» TASK PROMPT:
Which lines run from the one containing "A Quick Overview" to the end of the entries below? Retype exactly those, both ends included.

◇ ◇ ◇

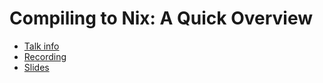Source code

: # Compiling to Nix: A Quick Overview

* [Talk info](https://talks.nixcon.org/nixcon-2023/talk/7WYFPW/)
* [Recording](https://media.ccc.de/v/nixcon-2023-36467-compiling-to-nix-a-quick-overview)
* [Slides](https://github.com/yvan-sraka/nix-talks/blob/main/NixCon2023.pdf)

◇ ◇ ◇

» TASK RESULT:
: # Compiling to Nix: A Quick Overview

* [Talk info](https://talks.nixcon.org/nixcon-2023/talk/7WYFPW/)
* [Recording](https://media.ccc.de/v/nixcon-2023-36467-compiling-to-nix-a-quick-overview)
* [Slides](https://github.com/yvan-sraka/nix-talks/blob/main/NixCon2023.pdf)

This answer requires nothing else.